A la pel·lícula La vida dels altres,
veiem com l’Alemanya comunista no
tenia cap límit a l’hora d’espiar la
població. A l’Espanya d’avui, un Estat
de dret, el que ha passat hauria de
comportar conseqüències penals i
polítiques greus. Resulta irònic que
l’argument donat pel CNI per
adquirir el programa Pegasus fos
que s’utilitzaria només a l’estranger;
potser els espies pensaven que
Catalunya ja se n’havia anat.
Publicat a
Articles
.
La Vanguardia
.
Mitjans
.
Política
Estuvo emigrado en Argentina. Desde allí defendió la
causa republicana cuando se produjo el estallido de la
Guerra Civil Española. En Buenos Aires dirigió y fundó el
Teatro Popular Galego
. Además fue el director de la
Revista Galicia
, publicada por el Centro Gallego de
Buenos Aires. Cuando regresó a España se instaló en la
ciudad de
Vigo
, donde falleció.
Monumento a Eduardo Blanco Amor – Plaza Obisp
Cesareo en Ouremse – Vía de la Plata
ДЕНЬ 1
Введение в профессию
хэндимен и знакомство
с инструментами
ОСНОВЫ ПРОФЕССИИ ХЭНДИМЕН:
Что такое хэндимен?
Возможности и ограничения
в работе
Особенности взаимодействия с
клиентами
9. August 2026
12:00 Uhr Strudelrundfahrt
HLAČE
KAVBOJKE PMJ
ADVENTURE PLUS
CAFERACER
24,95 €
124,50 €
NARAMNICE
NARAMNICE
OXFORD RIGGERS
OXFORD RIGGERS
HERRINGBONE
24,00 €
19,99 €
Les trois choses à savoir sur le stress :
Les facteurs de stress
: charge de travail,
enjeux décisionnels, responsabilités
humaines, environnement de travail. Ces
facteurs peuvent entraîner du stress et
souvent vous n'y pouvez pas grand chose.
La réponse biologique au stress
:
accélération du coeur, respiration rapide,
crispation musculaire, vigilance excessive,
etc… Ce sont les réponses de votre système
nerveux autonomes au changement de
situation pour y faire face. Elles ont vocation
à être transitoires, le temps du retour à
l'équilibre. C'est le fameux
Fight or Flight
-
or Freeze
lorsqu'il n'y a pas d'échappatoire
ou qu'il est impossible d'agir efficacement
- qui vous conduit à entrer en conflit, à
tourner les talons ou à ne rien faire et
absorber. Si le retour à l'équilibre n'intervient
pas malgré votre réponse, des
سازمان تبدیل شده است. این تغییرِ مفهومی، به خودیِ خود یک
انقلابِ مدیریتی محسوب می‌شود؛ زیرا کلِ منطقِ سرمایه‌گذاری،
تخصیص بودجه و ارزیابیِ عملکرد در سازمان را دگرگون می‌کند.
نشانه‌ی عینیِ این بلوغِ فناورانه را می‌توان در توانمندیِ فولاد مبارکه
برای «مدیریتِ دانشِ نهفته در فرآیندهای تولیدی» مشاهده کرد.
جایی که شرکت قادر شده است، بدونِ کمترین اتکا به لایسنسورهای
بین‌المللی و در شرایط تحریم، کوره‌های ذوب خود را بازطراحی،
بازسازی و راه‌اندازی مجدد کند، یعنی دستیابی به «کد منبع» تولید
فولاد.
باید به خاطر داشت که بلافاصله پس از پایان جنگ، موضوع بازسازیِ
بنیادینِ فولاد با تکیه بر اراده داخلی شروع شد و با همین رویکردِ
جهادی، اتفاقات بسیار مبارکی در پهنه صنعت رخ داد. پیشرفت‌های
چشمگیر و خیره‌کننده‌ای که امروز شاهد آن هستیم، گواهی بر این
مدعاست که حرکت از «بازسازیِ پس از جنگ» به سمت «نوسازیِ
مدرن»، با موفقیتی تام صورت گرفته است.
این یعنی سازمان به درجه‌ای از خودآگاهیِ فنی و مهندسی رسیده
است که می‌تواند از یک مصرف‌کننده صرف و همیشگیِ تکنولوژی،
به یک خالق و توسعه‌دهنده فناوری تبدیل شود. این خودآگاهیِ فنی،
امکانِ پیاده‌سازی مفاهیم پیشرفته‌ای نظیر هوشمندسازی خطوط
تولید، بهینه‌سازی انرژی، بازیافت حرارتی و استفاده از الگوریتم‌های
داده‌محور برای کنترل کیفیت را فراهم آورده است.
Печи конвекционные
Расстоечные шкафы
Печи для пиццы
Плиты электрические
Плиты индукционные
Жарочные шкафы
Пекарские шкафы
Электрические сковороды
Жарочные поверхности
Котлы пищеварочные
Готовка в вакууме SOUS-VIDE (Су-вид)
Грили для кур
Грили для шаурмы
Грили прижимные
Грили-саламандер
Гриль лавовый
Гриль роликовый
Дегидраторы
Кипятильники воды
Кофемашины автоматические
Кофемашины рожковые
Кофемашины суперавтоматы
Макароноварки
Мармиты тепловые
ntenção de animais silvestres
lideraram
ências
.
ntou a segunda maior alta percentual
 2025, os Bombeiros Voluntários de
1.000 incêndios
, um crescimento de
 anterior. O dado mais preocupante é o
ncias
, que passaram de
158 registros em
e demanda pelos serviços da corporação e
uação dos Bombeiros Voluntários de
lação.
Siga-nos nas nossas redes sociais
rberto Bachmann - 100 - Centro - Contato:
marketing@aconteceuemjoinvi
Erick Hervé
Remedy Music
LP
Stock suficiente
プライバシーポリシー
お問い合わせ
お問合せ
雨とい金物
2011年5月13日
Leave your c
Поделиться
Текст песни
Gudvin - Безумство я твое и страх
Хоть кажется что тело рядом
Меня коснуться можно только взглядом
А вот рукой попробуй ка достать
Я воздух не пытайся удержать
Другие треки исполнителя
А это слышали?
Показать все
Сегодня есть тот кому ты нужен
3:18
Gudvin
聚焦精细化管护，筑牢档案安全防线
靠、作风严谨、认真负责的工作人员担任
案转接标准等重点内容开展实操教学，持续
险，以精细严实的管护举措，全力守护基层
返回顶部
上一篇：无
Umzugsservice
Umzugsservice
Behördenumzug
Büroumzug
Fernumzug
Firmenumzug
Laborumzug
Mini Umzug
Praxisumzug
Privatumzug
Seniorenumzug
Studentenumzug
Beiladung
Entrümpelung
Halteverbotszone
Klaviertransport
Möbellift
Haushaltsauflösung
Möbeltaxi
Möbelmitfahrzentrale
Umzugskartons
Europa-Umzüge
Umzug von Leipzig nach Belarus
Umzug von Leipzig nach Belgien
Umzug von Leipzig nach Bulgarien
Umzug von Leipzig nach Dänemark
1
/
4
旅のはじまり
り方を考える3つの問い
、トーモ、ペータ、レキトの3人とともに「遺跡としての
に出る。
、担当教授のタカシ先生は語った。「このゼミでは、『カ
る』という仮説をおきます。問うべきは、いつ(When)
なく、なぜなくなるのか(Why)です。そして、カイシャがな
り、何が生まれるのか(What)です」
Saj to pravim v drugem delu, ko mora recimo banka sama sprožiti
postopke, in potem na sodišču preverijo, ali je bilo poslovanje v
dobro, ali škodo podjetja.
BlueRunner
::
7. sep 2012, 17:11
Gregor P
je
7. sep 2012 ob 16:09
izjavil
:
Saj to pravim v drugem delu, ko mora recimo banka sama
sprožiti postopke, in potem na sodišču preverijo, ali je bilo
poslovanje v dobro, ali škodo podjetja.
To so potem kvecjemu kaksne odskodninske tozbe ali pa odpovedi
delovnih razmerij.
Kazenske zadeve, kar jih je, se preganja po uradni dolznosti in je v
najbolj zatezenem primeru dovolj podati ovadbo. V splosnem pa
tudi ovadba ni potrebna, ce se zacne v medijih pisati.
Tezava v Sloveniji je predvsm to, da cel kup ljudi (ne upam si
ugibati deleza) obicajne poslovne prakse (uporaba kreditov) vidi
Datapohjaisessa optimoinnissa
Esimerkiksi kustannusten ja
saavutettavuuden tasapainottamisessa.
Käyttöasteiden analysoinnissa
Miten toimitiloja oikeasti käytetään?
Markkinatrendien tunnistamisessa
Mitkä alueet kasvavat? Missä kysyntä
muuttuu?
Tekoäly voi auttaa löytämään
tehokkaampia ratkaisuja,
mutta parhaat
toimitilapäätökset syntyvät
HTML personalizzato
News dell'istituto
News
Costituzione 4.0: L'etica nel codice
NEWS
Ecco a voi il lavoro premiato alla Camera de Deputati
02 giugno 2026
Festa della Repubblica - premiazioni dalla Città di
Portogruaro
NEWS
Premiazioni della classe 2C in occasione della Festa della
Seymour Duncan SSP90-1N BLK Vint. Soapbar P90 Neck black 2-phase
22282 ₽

- - -

For each line of the material that contains the word "drugem", make a copy.

▸ Answer to this problem
Saj to pravim v drugem delu, ko mora recimo banka sama sprožiti
Saj to pravim v drugem delu, ko mora recimo banka sama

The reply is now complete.